Corps incertains aussi sont ceux des femmes pratiquant un sport traditionnellement réservé aux hommes; dans « Un corps de femme dans un sport d’homme. Regard sur l’expérience corporelle de judokas tunisiennes », Monia Lacheb décrit l’expérience de judokas tunisiennes. La pratique sportive de haut niveau sollicite un corps autre qui ne tient pas compte des différences culturelles et des prescriptions du genre. Les femmes soumettent leur corps aux paramètres de celui de l’autre, aux techniques, règles, exigences, logiques et usages du corps comme s’il était un objet uniforme et standardisé. La question est de savoir comment des judokas tunisiennes vivent ce rapport entre féminité et masculinité et quelle valeur elles lui attribuent dans et par leur corps.

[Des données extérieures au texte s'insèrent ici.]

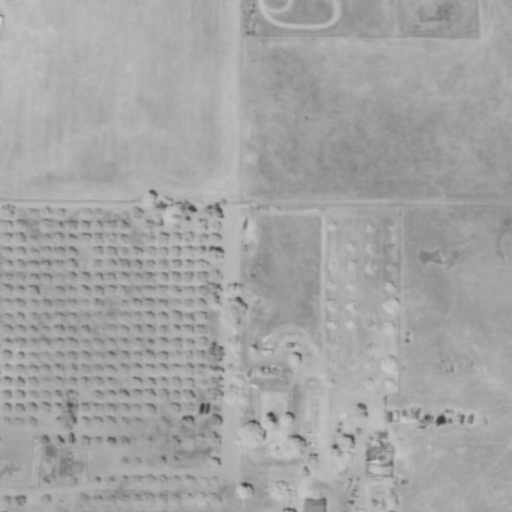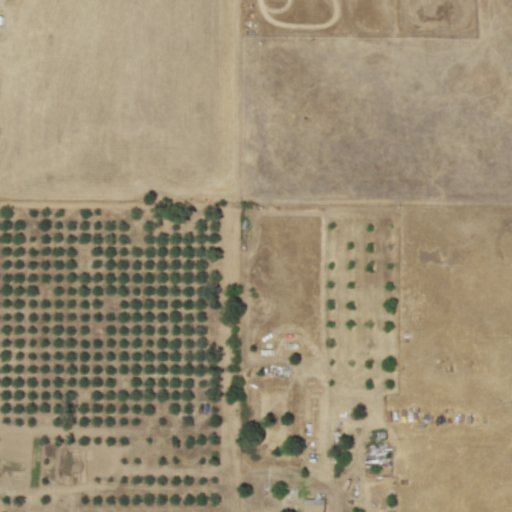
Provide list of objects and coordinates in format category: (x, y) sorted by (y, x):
building: (314, 505)
road: (337, 508)
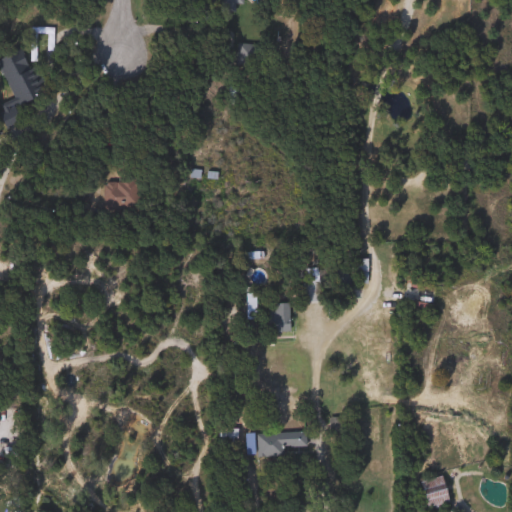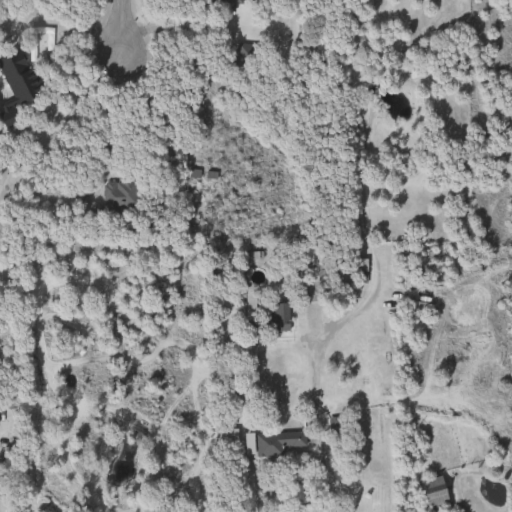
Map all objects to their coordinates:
building: (219, 5)
building: (219, 5)
road: (124, 26)
road: (392, 40)
road: (47, 50)
building: (244, 55)
building: (244, 55)
building: (15, 87)
building: (15, 87)
road: (376, 89)
building: (227, 92)
building: (228, 93)
building: (116, 196)
building: (117, 196)
building: (357, 270)
building: (357, 270)
road: (373, 271)
building: (269, 318)
building: (270, 318)
building: (0, 416)
building: (225, 435)
building: (225, 435)
building: (273, 443)
building: (274, 443)
road: (317, 469)
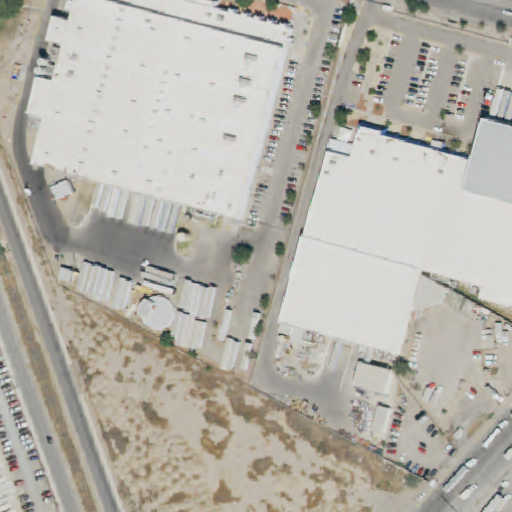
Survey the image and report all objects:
road: (474, 467)
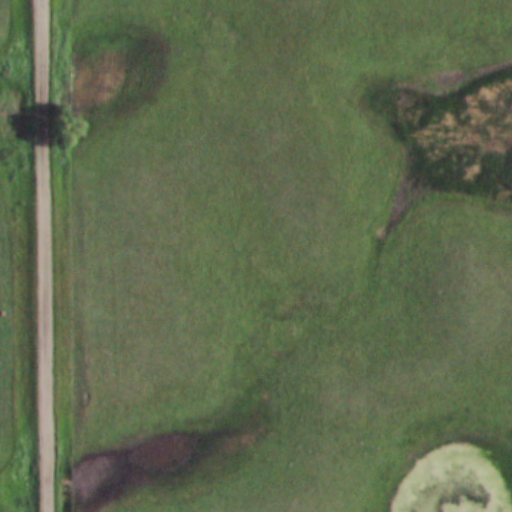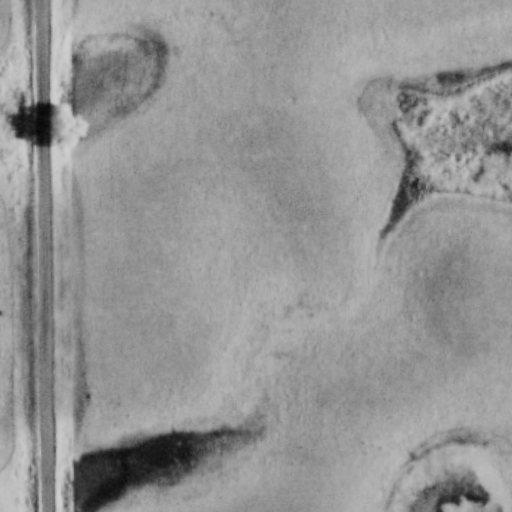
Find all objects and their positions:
road: (42, 256)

Dans « Les mobilisations féministes et les dynamiques identitaires : une étude du féminisme au Pays basque espagnol », María Martínez González propose une réflexion sur la situation du mouvement féministe au Pays basque et montre l’importance de la reconnaissance des nouvelles modalités identitaires. Cette auteure insiste sur la nécessité d’y inclure la diversité et l’hétérogénéité. La dynamique identitaire pose la question des valeurs à revendiquer et à partager.

Ce sont encore les valeurs du mouvement des femmes qui n’arrivaient pas à passer dans le discours public dont fait état l’historienne Micheline Dumont dans « La culture politique durant la Révolution tranquille : l’invisibilité des femmes dans Cité Libre et l’Action nationale ». La tradition masculine de l’analyse politique, séparant le public et le privé, fait en sorte que l’on peut taire ce qui se fait du côté des actions féministes, puisque, selon cette tradition, elles ne relèveraient pas du politique.

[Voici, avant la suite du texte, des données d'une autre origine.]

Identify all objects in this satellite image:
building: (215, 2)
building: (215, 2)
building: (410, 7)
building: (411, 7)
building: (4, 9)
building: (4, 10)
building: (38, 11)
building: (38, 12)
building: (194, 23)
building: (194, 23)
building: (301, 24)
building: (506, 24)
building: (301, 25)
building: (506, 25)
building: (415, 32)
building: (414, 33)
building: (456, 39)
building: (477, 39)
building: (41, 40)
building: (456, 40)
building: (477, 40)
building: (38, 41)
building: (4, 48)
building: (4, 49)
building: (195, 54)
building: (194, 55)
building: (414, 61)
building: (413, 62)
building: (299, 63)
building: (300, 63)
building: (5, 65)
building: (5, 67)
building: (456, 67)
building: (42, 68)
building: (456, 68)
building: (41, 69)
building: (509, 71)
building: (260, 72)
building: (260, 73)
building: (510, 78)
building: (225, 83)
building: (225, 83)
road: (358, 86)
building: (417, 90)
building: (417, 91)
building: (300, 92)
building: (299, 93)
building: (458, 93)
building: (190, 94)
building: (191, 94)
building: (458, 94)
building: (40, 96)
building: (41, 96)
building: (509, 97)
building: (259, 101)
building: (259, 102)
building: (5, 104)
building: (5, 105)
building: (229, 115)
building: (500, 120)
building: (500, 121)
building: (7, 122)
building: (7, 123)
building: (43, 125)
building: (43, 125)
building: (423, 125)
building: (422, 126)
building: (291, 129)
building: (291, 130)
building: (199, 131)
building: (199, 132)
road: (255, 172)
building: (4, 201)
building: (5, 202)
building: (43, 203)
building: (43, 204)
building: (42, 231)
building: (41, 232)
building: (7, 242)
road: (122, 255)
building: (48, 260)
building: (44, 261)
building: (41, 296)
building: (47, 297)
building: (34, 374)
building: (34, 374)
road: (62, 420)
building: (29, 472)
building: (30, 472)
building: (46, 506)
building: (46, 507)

L’article de Marie-Claude Thifault, « Sentiments et correspondance dans les dossiers médicaux des femmes internées à l’hôpital Saint-Jean-de-Dieu, de la fin du XIXe au début du XXe siècle » brise un préjugé en mettant en évidence les sentiments qu’exprimaient des membres de la famille envers ces femmes internées pour folie. Il contribue ainsi à nuancer la thèse de la féminisation de la folie, telle qu’elle a été avancée pour la période victorienne. De telles études avaient peu ou pas du tout abordé jusqu’à présent le thème des relations familiales en cours d’internement. C’est en donnant la parole à ceux et celles que l’on a si souvent accusés d’avoir fait interner des femmes pour les mauvaises raisons que l’auteure a pu mettre en évidence les liens d’attachement, de sympathie, de tendresse et d’amour qui les unissaient à ces femmes. Cette contribution novatrice justifie qu’apparaisse sur la page couverture le label « amour » avec ceux de « postmodernisme », « corps », « identité », « politique » et « engagement » qui informent du contenu des textes retenus dans le présent numéro.

Enfin, le texte rédigé par Anne Quéniart et Michèle Charpentier, avec la collaboration d’Amélie Chanez, « La transmission des valeurs d’engagement des aînées à leur descendance : une étude de cas de deux lignées familiales » boucle la série d’articles en visant directement la cible du présent numéro. Il offre une analyse du processus de transmission intergénérationnelle des valeurs et des pratiques d’engagement social et montre comment deux militantes aînées ont transmis ces valeurs à leurs enfants et à leurs petits-enfants.

Parmi les comptes rendus publiés dans ce numéro, celui des Cahiers du genre (no 43, 2007), « Genre, féminisme et valeur de l’art », rédigé par Maria Berengues Vivolo, fait référence explicitement à la déconstruction des valeurs dominantes. La valeur apparaît centrale lorsqu’elle est liée à l’art par le genre et, comme persiste à le montrer la revue Recherches féministes, l’art est loin d’y être le seul lieu : c’est dans toutes les disciplines que des normes et des valeurs recelant des traces de l’idéologie patriarcale fabriquent des canons discriminants. L’oeuvre de Martha Rosler, citée en page couverture, en est une métaphore exemplaire.